▶ [Exercise] Every line below that contains the word "SilkS" must be copied.

= = =

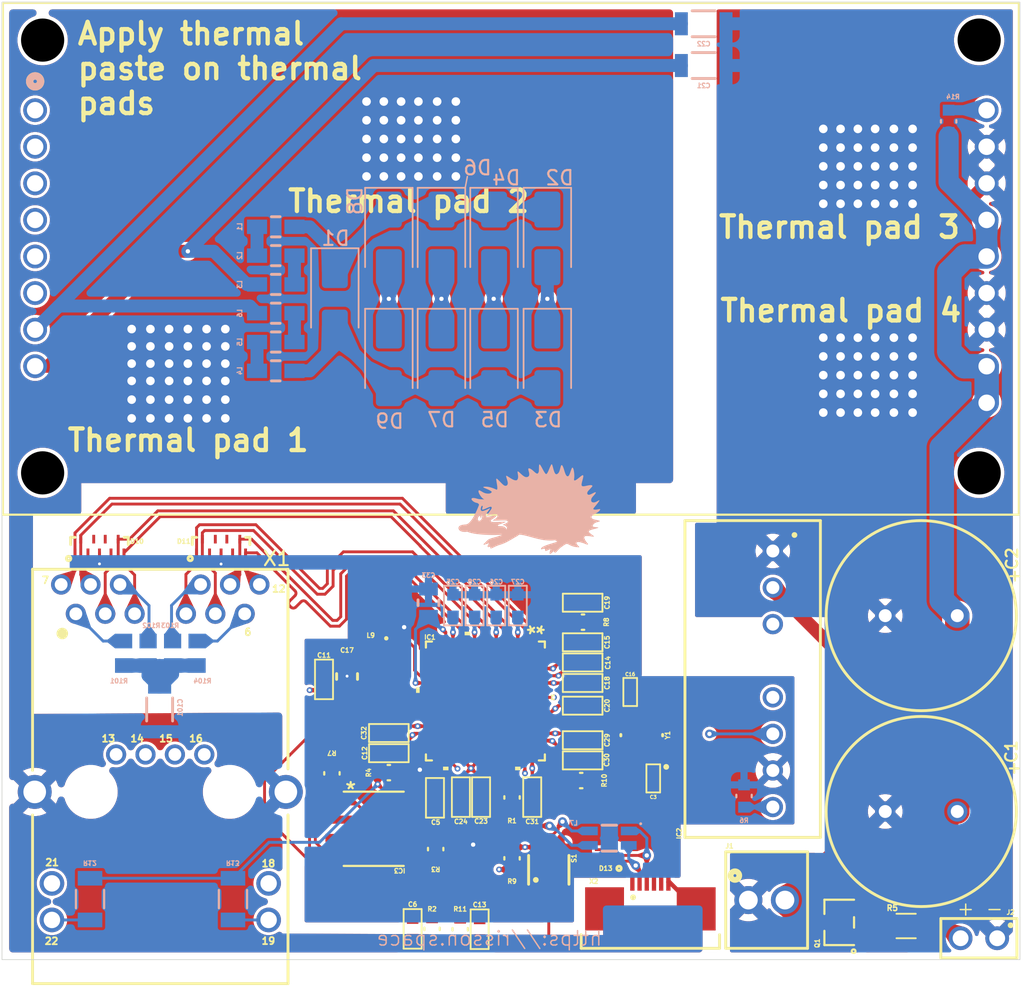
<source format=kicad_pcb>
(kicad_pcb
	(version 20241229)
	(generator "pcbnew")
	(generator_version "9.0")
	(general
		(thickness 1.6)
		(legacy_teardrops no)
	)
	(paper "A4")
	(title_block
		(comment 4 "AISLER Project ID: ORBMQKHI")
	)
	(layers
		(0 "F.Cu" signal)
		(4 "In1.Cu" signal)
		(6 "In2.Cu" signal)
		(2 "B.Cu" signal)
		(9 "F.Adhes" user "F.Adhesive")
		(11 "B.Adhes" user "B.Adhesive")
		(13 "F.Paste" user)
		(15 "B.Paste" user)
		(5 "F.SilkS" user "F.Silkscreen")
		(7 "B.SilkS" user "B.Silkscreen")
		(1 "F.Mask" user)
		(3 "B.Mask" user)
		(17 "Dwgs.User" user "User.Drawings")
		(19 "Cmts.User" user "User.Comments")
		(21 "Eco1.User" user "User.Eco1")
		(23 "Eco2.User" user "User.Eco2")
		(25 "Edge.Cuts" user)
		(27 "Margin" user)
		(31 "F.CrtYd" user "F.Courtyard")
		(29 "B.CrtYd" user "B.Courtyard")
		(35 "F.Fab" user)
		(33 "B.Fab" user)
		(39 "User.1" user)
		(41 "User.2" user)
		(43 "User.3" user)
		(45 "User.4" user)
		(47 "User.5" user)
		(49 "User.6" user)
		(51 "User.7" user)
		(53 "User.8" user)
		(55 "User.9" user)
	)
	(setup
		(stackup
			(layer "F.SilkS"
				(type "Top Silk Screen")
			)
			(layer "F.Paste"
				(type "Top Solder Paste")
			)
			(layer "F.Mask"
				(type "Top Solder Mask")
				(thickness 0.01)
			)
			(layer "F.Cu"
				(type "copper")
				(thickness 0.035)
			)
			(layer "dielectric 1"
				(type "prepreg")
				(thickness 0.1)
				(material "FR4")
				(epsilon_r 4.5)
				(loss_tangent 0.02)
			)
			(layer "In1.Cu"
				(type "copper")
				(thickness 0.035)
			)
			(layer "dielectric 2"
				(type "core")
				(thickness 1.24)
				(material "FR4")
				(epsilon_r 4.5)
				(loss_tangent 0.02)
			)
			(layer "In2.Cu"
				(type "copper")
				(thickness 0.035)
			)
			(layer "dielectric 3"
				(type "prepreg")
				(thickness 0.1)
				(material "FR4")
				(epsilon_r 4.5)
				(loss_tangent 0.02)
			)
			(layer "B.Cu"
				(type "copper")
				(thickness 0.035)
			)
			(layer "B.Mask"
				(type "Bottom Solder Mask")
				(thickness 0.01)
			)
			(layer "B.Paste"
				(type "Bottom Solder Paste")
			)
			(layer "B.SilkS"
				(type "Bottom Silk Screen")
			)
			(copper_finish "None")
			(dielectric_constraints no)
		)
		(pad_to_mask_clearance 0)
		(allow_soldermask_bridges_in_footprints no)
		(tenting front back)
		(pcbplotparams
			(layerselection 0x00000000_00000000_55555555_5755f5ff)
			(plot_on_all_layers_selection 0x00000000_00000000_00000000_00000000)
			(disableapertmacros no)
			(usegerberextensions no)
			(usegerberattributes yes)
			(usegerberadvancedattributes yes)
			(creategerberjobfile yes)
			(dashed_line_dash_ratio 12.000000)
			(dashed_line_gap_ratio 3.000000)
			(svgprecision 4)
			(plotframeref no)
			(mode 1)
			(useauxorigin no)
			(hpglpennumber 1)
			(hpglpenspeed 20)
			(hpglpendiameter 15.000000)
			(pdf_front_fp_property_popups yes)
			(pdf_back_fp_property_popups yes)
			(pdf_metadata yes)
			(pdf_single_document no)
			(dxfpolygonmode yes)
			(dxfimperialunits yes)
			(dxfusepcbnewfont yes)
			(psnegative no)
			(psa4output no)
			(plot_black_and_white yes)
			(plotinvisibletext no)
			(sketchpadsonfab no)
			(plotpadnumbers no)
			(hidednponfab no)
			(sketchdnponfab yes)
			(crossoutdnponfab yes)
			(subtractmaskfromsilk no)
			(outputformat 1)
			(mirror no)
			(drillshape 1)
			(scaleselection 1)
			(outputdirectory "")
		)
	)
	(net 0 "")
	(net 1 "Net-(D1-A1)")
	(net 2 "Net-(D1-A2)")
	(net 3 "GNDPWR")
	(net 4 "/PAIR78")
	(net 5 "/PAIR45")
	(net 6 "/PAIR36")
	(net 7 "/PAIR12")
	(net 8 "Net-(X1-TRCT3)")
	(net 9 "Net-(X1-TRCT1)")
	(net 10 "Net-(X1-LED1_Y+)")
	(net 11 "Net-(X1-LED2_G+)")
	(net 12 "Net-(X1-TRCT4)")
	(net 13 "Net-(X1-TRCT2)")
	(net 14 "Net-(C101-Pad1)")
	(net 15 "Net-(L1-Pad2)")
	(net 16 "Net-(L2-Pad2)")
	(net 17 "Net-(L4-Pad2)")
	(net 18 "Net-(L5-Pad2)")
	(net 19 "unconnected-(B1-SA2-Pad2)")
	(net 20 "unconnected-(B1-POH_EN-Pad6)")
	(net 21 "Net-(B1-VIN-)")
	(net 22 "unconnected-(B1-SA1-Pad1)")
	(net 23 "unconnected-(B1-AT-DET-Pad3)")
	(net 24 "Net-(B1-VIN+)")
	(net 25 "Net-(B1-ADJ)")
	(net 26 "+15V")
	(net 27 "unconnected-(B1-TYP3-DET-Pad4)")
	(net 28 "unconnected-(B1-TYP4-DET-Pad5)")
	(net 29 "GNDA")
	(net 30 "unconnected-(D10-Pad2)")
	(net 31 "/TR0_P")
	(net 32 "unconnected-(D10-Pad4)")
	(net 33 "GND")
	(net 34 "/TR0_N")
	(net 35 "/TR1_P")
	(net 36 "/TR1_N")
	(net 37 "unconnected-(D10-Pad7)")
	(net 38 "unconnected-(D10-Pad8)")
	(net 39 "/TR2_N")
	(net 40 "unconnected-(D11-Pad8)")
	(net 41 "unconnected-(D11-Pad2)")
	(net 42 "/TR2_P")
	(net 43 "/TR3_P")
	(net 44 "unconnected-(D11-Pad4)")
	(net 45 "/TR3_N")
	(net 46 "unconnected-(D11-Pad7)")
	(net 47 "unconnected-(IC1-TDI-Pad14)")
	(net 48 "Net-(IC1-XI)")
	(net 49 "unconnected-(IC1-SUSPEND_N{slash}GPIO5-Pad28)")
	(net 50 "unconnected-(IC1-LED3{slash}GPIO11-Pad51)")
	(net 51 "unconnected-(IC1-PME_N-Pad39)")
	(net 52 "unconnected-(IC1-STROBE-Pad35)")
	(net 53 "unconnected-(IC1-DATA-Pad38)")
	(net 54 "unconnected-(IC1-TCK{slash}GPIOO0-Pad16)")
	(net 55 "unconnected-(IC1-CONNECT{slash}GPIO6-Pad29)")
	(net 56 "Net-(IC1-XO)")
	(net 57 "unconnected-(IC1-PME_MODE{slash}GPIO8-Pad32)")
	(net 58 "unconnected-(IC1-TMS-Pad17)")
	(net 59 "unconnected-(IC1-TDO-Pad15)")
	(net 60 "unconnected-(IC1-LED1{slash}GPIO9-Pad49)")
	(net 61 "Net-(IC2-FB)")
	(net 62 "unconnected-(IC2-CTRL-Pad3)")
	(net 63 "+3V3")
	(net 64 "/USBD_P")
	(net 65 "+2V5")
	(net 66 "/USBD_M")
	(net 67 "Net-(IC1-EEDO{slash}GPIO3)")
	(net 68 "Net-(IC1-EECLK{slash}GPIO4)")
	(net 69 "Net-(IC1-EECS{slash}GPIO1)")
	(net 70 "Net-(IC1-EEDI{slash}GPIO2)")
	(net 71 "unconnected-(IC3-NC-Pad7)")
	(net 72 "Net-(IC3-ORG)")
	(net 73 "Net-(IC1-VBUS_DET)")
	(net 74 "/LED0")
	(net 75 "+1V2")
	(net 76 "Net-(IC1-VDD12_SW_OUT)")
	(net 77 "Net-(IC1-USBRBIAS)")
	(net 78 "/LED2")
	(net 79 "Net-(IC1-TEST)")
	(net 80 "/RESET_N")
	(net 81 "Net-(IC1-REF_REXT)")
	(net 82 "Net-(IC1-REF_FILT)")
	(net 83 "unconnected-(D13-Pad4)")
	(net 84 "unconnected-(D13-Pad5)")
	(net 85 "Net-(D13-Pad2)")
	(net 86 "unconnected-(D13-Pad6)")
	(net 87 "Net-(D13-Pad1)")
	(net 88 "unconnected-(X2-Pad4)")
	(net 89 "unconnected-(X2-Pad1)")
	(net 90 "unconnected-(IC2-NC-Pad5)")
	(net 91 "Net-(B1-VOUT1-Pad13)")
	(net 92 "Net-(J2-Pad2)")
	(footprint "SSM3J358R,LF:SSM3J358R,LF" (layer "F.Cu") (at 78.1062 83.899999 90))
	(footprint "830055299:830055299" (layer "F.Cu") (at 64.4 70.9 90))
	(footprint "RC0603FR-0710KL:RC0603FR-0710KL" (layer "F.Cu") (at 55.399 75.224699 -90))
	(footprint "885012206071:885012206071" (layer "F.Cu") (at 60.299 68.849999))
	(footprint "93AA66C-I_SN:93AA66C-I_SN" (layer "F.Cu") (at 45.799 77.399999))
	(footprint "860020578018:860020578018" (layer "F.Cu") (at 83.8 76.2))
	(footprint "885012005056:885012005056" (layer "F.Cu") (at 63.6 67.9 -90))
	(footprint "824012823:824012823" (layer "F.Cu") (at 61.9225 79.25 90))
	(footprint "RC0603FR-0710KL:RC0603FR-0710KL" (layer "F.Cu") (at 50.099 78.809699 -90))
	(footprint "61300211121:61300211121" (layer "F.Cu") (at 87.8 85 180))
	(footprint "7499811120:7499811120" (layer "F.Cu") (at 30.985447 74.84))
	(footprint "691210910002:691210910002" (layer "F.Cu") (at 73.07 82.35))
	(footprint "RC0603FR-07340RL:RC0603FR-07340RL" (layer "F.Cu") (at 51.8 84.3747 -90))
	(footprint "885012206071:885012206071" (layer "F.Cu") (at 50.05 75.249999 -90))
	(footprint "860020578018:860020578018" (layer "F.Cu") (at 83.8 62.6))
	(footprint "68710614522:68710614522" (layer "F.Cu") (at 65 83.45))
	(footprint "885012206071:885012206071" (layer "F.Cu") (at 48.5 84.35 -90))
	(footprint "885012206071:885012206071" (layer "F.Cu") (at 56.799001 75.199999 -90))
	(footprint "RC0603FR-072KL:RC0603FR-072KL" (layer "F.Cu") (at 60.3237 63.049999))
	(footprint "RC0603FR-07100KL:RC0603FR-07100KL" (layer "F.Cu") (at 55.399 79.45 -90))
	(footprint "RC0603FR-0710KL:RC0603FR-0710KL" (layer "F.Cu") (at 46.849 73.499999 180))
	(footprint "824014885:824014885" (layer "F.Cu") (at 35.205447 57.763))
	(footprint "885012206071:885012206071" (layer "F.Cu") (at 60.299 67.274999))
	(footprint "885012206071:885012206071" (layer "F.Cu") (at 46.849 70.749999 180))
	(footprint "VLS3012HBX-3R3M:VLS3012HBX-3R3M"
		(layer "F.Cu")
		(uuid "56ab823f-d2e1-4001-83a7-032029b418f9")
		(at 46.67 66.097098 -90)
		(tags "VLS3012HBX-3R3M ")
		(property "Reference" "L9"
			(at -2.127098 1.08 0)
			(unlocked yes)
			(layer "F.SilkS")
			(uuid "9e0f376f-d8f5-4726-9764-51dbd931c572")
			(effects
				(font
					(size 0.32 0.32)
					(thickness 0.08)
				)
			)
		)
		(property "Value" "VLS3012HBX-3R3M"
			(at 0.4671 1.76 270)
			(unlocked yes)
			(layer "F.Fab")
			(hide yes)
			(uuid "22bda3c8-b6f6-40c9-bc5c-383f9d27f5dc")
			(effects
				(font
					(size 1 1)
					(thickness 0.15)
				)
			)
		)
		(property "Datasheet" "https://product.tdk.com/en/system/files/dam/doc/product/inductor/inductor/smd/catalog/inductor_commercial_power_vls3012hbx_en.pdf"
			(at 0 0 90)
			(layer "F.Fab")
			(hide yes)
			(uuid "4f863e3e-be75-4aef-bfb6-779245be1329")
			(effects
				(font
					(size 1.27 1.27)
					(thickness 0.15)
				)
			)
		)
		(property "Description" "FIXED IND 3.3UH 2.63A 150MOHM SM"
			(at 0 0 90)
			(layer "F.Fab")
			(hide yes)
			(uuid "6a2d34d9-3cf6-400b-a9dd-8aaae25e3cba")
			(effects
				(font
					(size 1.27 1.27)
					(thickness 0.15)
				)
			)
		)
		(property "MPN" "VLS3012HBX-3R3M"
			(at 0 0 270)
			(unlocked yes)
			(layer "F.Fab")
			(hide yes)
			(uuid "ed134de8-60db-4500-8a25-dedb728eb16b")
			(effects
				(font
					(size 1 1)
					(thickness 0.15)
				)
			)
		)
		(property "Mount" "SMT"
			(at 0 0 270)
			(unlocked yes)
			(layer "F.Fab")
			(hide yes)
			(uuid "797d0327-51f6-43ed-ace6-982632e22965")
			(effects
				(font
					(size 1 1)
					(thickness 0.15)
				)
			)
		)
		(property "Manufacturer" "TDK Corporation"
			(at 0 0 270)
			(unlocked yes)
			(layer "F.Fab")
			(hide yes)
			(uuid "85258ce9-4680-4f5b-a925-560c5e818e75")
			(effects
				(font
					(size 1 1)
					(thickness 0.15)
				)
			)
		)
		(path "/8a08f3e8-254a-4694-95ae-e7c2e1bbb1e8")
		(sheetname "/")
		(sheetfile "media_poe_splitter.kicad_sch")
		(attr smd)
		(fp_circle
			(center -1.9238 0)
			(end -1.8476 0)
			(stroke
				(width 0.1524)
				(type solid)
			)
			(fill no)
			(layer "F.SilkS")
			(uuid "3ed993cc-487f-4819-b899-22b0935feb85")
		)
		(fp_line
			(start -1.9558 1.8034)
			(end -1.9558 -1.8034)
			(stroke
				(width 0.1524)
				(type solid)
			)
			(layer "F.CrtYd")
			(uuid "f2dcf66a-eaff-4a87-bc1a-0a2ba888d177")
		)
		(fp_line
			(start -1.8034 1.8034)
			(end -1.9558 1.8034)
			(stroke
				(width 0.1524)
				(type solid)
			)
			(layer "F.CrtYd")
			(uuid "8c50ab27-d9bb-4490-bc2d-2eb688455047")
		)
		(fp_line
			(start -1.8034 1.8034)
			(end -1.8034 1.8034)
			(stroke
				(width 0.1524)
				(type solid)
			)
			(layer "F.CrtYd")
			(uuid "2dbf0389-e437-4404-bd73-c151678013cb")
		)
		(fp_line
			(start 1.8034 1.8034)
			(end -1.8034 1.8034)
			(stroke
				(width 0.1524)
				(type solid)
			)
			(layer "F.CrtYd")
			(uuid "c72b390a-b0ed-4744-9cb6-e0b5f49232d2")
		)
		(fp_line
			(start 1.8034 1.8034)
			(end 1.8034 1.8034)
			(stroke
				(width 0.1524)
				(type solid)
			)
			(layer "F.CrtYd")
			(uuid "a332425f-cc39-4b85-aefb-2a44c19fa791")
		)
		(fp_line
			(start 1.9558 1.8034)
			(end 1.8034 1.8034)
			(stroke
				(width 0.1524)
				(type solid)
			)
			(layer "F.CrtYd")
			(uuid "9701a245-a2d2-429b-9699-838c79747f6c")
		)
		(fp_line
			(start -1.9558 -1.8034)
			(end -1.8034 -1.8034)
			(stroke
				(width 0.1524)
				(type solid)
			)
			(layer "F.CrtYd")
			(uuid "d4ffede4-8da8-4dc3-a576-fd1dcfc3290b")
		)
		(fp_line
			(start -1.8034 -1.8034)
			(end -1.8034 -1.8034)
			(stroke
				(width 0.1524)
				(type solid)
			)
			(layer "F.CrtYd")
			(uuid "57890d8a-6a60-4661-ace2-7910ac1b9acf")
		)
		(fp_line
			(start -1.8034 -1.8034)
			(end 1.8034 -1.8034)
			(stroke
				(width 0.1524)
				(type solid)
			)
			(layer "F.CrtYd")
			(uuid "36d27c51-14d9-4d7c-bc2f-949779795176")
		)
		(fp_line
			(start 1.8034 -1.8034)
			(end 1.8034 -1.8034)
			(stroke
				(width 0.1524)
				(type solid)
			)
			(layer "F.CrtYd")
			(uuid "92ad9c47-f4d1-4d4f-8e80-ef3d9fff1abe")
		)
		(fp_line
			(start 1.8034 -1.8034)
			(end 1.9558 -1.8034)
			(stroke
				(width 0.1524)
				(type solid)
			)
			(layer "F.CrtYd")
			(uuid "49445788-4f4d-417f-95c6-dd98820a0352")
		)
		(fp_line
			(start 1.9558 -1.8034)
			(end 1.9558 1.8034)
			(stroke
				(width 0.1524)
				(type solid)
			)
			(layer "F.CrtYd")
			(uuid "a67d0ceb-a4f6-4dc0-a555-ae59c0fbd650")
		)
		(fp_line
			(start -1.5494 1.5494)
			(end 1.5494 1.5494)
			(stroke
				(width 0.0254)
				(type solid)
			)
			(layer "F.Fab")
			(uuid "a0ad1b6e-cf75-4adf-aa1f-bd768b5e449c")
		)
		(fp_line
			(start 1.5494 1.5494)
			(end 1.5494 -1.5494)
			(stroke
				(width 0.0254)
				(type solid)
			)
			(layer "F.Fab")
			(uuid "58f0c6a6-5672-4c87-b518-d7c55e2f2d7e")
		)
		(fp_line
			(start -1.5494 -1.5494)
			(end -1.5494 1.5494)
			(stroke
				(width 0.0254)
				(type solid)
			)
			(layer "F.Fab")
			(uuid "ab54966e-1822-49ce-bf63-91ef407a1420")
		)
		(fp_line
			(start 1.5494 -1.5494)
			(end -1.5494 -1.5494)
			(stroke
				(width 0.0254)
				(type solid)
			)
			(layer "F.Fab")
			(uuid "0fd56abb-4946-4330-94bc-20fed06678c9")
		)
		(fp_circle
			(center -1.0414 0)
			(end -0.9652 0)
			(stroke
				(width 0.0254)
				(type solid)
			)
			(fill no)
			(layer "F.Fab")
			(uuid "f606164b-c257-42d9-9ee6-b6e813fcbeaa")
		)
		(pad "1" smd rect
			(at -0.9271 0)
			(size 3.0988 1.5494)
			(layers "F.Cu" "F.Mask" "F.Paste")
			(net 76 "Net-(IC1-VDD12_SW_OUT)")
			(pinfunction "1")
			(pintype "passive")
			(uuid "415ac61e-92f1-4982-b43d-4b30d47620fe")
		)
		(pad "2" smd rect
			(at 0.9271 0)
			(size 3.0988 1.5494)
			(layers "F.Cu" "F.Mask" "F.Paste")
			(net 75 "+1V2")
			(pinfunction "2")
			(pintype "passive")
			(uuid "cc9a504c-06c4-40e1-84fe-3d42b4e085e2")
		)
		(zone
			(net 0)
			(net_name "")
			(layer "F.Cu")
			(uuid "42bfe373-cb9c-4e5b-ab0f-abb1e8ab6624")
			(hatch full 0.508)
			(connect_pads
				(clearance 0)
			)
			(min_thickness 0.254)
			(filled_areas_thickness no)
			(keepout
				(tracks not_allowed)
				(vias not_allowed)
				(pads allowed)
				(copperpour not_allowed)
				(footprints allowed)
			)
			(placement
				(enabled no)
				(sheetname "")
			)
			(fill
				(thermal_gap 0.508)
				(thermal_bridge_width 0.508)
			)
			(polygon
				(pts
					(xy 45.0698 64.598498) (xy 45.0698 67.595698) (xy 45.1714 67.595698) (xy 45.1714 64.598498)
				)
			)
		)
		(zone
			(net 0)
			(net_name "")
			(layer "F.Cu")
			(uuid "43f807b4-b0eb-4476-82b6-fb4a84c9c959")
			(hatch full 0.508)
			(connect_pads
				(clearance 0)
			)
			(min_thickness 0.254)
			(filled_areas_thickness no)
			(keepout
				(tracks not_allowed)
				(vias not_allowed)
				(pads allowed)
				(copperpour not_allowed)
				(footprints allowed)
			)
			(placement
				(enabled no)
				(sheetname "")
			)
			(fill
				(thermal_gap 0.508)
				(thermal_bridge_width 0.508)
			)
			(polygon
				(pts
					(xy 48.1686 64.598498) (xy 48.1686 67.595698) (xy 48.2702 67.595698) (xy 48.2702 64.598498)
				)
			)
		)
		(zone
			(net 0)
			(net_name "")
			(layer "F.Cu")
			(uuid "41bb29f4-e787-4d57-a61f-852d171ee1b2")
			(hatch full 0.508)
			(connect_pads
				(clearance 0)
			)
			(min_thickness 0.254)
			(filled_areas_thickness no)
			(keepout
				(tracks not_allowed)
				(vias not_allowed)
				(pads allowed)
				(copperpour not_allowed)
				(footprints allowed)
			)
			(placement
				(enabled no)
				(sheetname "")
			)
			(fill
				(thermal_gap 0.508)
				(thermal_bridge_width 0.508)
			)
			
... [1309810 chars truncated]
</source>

= = =

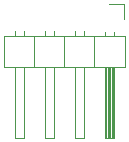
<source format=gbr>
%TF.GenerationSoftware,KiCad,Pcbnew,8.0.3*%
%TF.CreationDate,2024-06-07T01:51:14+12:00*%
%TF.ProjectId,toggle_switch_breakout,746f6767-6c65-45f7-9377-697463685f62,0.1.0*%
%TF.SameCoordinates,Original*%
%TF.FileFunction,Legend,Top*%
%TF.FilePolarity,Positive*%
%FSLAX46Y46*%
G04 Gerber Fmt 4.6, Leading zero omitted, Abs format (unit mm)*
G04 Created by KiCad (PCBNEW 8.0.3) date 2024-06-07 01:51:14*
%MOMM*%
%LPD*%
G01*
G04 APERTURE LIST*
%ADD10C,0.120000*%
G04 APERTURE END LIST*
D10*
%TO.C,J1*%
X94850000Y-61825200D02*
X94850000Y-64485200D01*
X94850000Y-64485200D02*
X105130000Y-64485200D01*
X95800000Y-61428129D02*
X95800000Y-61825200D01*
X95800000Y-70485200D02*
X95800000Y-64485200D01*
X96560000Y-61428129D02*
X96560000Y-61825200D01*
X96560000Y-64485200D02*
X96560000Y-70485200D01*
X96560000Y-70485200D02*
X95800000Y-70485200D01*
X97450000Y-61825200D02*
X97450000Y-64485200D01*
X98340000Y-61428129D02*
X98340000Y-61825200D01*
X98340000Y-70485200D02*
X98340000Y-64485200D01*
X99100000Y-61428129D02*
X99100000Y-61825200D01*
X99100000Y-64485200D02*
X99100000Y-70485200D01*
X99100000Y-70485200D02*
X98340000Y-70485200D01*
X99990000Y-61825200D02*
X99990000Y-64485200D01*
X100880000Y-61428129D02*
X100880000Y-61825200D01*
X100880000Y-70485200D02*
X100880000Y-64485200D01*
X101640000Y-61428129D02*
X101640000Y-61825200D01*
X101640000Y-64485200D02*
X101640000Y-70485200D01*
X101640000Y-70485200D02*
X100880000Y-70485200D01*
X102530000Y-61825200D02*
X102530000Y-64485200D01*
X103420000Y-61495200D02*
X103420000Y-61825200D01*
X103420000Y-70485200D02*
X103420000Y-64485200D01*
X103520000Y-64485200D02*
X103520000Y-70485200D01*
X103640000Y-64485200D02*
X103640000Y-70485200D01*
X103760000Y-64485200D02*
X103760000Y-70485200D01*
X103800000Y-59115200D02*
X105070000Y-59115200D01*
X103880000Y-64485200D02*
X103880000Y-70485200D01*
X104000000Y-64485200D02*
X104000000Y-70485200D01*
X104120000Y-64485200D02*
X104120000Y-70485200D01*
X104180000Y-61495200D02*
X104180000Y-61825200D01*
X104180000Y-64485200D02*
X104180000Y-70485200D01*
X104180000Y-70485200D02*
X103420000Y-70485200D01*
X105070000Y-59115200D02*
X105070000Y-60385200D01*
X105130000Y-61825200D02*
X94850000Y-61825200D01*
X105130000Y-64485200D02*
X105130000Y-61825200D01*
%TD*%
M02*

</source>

= = =

▶ [Solution below]
		(5 "F.SilkS" user "F.Silkscreen")
		(7 "B.SilkS" user "B.Silkscreen")
			(layer "F.SilkS"
			(layer "B.SilkS"
			(layer "F.SilkS")
			(layer "F.SilkS")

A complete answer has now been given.